» **INSTRUCTIONS TO FOLLOW**: If a line in the records below holds the string "diffusion", count it; give only the total.

━━ TASK INPUT ━━

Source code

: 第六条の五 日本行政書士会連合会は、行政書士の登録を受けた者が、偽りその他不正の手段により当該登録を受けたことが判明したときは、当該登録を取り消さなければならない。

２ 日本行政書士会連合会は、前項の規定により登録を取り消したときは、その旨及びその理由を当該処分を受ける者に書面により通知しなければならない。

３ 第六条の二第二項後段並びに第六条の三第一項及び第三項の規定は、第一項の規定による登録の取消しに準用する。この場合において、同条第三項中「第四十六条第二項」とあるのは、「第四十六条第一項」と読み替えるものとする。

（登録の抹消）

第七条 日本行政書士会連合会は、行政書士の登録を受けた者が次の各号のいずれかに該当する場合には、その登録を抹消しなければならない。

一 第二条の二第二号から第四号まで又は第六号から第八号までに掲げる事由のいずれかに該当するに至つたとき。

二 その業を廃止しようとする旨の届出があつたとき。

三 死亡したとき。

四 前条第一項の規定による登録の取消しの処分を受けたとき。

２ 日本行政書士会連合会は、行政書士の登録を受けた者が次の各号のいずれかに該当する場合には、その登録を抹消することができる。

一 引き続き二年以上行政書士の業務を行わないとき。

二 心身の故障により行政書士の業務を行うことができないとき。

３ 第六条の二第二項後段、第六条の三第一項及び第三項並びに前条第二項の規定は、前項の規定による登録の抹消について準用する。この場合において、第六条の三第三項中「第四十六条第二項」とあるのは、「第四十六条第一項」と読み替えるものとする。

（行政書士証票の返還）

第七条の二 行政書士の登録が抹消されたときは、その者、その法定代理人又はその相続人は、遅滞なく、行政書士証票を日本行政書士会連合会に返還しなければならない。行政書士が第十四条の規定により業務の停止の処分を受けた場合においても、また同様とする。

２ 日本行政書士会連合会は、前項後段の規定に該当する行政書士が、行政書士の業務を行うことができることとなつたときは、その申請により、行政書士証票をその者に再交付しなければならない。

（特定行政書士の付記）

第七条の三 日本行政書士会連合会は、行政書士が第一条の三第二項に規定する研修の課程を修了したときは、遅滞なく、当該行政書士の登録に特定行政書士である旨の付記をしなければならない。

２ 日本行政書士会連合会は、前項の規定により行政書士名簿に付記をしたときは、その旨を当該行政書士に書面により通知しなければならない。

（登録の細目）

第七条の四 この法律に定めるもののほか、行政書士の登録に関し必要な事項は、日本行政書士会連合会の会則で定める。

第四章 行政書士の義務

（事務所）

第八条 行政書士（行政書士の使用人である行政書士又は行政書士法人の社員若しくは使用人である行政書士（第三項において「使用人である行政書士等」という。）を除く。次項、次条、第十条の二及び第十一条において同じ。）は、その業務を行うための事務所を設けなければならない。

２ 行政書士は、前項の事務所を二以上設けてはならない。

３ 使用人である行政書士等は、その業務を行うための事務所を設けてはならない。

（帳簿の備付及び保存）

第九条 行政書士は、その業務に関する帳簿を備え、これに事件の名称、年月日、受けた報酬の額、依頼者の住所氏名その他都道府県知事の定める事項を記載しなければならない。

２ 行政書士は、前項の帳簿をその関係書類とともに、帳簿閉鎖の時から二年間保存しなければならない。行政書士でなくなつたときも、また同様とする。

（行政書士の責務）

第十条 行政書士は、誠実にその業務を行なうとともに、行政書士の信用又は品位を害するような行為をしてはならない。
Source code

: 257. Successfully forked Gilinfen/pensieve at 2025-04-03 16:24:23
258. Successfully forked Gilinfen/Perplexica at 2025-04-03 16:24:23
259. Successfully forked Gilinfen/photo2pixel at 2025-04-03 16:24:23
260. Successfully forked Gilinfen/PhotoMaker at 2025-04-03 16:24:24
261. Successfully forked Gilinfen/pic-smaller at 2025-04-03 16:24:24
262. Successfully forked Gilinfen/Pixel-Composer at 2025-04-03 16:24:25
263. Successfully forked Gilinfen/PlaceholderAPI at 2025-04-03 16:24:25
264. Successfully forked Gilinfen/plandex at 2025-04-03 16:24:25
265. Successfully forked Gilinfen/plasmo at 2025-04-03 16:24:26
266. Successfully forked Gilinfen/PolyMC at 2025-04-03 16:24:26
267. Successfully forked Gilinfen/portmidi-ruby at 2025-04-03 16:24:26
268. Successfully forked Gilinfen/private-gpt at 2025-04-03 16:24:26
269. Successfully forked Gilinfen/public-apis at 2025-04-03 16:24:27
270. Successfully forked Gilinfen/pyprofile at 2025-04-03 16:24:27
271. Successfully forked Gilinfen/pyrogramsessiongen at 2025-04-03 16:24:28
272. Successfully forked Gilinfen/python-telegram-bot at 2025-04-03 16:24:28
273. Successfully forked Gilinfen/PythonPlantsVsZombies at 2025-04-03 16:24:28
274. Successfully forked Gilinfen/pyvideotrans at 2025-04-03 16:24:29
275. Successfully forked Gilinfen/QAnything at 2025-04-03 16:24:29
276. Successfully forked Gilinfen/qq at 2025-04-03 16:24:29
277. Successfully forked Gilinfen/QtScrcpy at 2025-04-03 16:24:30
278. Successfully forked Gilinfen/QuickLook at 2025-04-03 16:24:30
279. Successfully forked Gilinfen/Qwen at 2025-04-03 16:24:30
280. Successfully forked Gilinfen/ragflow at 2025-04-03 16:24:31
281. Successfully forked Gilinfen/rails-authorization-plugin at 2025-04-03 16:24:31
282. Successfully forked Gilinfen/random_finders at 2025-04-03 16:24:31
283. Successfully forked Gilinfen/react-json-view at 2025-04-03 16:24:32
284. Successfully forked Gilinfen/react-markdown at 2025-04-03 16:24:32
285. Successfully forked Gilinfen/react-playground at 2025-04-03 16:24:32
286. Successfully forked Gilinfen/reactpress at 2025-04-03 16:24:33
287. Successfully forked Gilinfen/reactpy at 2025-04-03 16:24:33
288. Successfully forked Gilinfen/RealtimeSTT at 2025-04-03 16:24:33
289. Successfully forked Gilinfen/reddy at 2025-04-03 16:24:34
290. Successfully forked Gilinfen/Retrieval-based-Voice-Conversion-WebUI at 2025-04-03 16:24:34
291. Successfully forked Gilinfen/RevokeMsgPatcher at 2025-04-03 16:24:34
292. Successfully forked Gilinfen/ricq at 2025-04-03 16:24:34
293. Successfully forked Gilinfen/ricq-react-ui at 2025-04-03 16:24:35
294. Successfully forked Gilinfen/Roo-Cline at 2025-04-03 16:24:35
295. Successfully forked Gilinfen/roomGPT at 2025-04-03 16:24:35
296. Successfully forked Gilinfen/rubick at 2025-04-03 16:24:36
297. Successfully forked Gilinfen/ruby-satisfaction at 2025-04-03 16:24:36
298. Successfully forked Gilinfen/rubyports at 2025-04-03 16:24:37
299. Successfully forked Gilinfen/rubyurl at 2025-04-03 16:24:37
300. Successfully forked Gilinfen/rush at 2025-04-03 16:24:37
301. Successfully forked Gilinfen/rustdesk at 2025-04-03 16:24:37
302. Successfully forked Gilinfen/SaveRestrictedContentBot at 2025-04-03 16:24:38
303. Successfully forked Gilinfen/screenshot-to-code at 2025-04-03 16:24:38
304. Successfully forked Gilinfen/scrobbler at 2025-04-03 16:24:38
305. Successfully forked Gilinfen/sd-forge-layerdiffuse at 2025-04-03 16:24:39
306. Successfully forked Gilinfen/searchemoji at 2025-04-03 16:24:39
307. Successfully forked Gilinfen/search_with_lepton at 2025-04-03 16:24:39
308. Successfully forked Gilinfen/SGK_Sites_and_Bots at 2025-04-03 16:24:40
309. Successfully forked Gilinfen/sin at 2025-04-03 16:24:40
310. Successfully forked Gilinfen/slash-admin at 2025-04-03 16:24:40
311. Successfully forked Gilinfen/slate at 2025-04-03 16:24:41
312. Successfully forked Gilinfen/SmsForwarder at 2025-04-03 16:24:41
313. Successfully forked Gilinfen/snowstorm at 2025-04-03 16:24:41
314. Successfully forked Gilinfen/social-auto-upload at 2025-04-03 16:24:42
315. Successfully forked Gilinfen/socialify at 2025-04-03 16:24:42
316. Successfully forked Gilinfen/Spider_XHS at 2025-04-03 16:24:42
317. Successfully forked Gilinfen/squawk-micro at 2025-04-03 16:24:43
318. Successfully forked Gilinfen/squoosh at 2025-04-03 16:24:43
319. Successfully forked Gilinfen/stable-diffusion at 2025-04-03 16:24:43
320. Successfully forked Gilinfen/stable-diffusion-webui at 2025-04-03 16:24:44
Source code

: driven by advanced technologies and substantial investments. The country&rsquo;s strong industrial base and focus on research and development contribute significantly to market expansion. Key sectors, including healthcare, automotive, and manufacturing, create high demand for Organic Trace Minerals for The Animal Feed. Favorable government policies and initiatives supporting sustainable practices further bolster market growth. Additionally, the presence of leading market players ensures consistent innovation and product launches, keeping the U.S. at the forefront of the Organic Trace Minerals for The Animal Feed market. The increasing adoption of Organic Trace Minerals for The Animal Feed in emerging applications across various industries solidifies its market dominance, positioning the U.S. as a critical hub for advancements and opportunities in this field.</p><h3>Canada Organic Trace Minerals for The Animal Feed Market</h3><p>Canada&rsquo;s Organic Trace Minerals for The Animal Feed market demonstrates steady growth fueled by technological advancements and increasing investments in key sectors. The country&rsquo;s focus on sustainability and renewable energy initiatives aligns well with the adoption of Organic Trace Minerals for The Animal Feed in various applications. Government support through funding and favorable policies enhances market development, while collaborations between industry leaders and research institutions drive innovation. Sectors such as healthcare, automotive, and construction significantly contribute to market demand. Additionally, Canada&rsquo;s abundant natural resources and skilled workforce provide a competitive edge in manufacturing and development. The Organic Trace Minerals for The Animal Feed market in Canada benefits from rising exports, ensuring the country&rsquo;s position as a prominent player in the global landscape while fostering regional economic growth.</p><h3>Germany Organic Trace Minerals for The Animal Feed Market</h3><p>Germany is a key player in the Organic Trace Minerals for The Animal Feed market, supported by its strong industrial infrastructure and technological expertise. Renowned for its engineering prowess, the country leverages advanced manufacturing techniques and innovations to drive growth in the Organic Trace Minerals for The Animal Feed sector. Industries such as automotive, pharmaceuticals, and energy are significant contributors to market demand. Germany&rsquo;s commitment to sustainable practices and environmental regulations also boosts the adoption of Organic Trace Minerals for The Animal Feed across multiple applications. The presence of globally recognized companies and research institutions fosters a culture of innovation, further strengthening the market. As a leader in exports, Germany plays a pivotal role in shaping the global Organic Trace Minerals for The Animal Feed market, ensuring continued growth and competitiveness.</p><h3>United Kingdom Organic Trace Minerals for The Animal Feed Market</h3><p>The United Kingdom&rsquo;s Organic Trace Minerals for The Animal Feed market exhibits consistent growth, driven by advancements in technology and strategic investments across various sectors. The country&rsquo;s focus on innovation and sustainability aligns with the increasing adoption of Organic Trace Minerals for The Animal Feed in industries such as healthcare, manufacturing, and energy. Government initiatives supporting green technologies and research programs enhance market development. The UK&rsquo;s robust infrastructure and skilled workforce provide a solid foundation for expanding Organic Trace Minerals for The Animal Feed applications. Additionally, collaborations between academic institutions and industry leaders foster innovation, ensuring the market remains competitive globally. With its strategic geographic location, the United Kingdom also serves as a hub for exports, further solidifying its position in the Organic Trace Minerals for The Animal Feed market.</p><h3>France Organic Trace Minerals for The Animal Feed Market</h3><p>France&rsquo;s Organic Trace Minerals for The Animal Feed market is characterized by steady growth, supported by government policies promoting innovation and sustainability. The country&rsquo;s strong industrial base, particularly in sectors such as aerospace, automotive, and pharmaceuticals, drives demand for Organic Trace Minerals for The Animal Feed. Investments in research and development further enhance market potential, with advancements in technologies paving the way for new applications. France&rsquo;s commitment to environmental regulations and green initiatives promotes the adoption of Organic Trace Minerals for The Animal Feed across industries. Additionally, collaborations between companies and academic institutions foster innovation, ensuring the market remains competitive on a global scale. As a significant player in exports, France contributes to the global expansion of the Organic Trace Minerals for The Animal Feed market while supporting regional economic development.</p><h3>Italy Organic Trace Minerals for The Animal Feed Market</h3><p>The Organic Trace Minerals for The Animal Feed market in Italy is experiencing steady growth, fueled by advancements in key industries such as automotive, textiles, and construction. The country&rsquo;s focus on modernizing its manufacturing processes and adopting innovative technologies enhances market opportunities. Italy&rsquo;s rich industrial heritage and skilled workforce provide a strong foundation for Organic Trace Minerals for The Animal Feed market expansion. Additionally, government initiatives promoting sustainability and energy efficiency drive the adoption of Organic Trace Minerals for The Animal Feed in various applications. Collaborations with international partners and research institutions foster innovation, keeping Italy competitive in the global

━━━

» **SOLUTION BELOW**: 2